Uncovering temperature-induced changes in bandgap and electronic heterogeneity in transition metal oxides through optical absorption spectroscopy: A review

The progress made in transition metal oxides has resulted in the identification of numerous potential applications in nanoelectronics, photonics, sensing, energy storage, and optoelectronics. Optical absorption spectroscopy is an invaluable technique for examining the changes in bandgap as a function of temperature and evaluating the degree of disorder in transition metal oxides. In this review, experimental data obtained in our previous investigation is taken as a reference and systematically explained from other literature.
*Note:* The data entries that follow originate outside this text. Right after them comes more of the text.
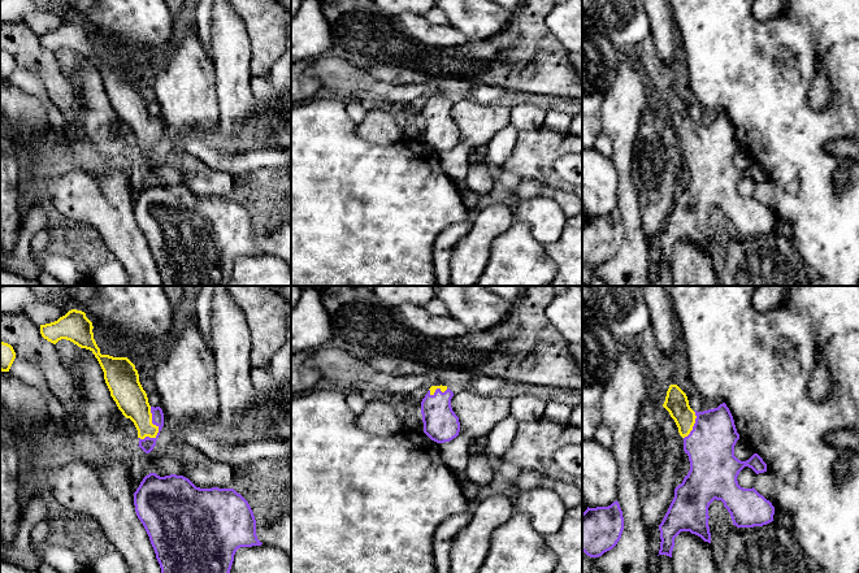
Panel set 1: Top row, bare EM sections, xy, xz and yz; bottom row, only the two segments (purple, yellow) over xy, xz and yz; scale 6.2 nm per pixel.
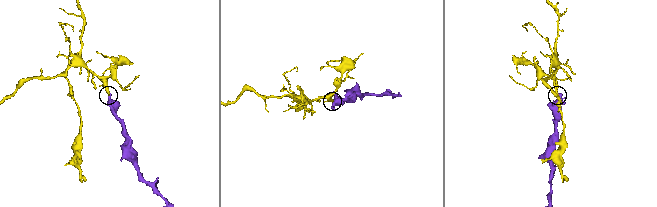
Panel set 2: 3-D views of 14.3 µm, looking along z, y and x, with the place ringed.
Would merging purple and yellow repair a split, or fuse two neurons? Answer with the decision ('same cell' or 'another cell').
same cell

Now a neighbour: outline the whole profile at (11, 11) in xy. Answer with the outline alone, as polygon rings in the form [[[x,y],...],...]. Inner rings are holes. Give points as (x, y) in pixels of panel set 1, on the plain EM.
[[[0,0],[0,21],[25,22],[39,35],[57,30],[69,19],[69,13],[39,9],[32,0]]]

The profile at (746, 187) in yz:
[[[745,175],[737,186],[738,194],[743,197],[752,197],[755,188],[756,182],[749,175]]]

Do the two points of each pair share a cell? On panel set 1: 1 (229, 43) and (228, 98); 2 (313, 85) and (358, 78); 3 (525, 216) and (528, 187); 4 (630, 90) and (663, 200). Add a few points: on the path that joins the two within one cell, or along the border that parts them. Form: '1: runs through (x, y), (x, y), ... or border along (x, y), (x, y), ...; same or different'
1: runs through (229, 56), (229, 85); same
2: border along (313, 60), (307, 72), (320, 79), (322, 90); different
3: border along (521, 198), (549, 196), (556, 203); different
4: border along (647, 105), (641, 116), (633, 152); different

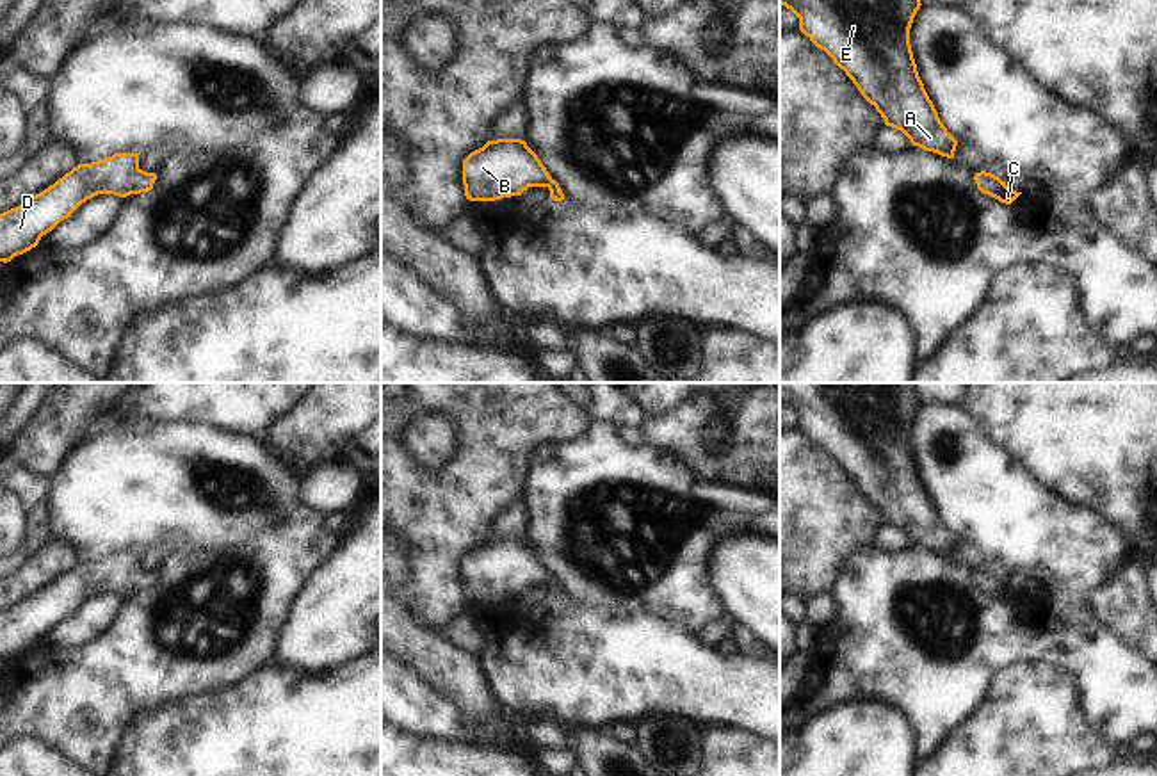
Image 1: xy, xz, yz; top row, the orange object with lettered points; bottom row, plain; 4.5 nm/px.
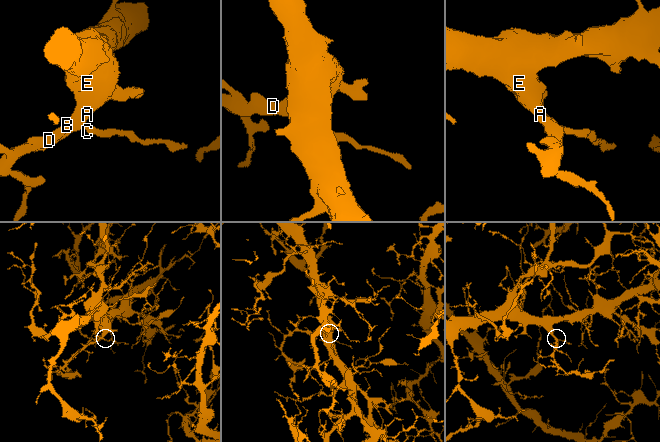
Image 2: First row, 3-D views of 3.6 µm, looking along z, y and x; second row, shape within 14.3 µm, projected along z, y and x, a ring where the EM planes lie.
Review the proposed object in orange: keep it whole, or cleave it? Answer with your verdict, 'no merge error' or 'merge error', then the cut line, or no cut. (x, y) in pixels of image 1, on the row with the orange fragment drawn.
no merge error | no cut

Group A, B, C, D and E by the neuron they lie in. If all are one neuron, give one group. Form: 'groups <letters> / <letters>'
groups A B C D E

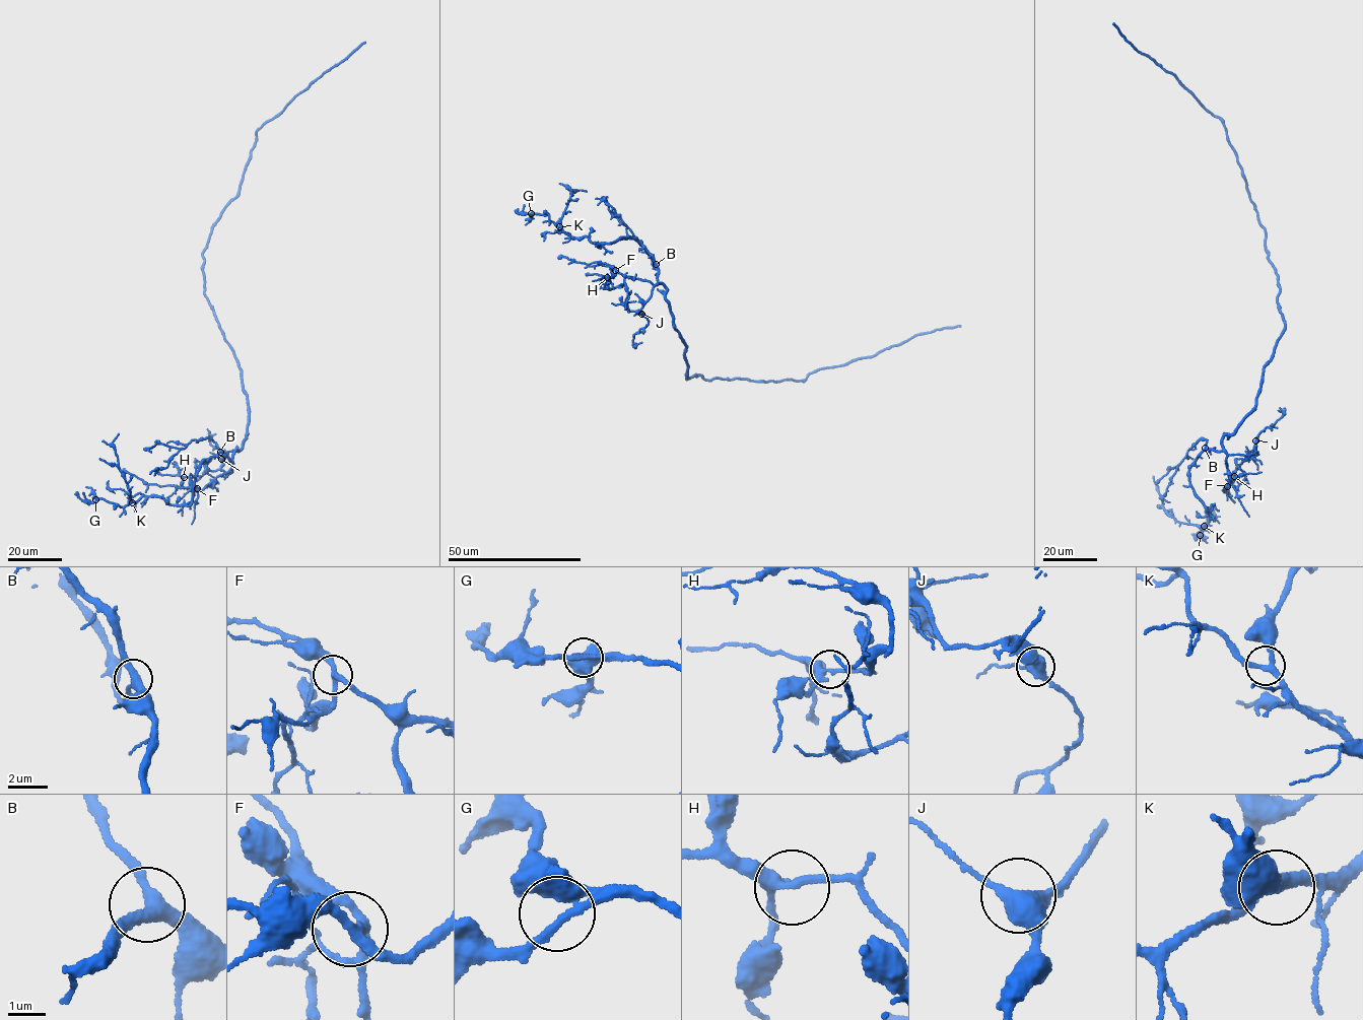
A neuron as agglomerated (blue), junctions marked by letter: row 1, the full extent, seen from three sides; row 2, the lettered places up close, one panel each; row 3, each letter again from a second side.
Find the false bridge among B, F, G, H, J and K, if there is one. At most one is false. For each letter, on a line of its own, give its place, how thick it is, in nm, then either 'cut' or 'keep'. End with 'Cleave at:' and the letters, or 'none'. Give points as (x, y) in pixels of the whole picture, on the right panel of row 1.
B: place (1205, 448); calibre 360 nm; keep
F: place (1227, 486); calibre 240 nm; keep
G: place (1200, 535); calibre 200 nm; keep
H: place (1234, 476); calibre 240 nm; keep
J: place (1255, 440); calibre 440 nm; keep
K: place (1204, 526); calibre 280 nm; keep
Cleave at: none

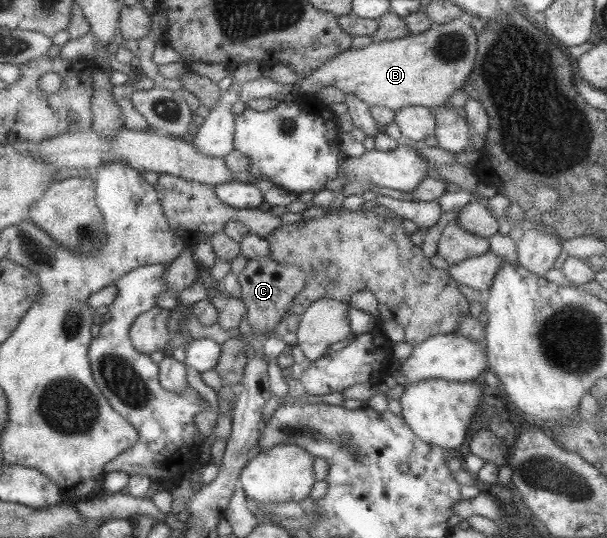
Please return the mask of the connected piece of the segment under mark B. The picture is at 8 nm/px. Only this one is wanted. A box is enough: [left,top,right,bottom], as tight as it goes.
[296,18,476,112]

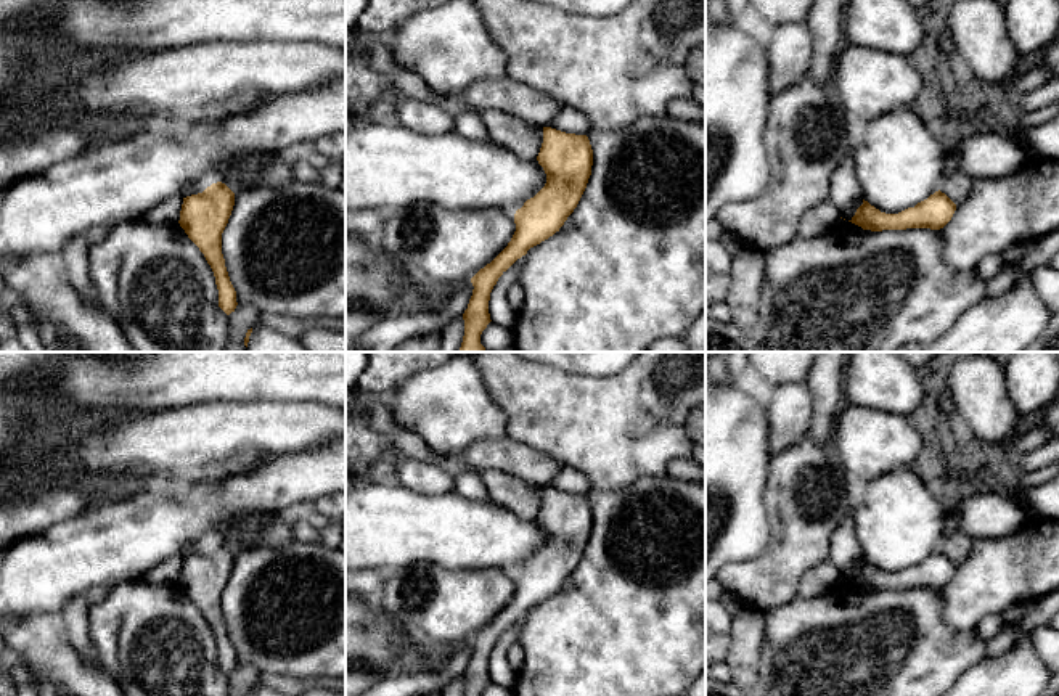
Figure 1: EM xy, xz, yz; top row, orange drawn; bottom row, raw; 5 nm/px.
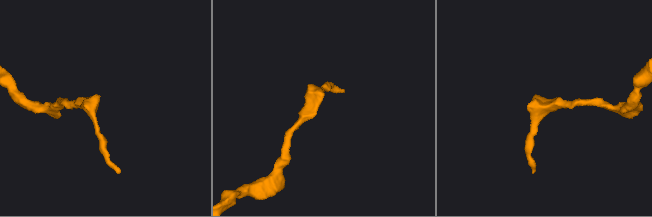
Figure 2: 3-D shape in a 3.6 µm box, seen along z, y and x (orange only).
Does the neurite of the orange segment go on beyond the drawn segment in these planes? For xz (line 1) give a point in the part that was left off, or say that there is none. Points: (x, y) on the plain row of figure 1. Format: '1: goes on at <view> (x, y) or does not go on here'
1: does not go on here

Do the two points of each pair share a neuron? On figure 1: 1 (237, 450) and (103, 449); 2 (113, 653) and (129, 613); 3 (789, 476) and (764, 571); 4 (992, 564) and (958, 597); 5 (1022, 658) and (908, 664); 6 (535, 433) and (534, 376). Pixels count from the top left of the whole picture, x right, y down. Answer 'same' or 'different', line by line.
1: same
2: same
3: same
4: same
5: different
6: same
Variations of temperature were studied to understand the optical properties, including the band gap (E_g), Urbach focus (E₀), and Urbach energy (E_U). It has been noted that an increase in temperature causes a reduction in the energy band gap (E_g) and leads to a significant anomaly around the transition point (T_P). Moreover, close to T_P, E_u exhibits metastability, suggesting that its value at temperature T is not constant but varies over time (t). To assess the potential influence of intergranular strain on the Barium Titanate (BaTiO₃), a study that investigates the variation of temperature behaviour in the case of both pellet and powder samples using Raman and optical techniques. This approach aids in the identification of structural and thermal disorders in transition metal oxides, thereby enhancing our understanding of the crucial role played by intergranular strain at the grain boundaries. The temporal variation of E_U, which also exhibits the impact on the observed metastability, may be accurately described by the stretched exponential function using the density of states. First-principles calculations were used to comprehend the observed alteration in the Energy gap (E_g) and Urbach Energy (E_U) caused by the structural and thermal changes. This review suggests that optical investigations can serve as a highly responsive method for detecting disorder or heterogeneity within the oxide samples.